Dataset entries
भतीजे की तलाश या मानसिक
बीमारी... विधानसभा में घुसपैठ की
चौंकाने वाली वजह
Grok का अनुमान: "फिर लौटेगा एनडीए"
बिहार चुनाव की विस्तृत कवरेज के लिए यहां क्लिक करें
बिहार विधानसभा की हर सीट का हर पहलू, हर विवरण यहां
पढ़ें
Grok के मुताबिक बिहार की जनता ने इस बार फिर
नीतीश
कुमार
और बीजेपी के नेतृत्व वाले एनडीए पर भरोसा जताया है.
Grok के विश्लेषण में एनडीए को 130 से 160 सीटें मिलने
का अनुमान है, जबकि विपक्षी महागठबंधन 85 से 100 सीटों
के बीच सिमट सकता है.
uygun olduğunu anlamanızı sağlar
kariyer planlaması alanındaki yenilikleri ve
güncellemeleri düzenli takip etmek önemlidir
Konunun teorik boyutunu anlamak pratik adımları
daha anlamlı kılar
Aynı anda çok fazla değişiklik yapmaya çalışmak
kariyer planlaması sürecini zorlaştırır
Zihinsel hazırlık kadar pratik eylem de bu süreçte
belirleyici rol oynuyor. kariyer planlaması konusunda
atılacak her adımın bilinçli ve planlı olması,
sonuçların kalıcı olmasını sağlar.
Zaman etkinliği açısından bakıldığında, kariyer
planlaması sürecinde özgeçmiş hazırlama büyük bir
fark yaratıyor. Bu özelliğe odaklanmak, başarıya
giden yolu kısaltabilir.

▶ [TASK ITEM]
Go through the data above and copy each line in which "sağlar" appears.

▶ [SOLUTION FOR THIS PROBLEM]
uygun olduğunu anlamanızı sağlar
sonuçların kalıcı olmasını sağlar.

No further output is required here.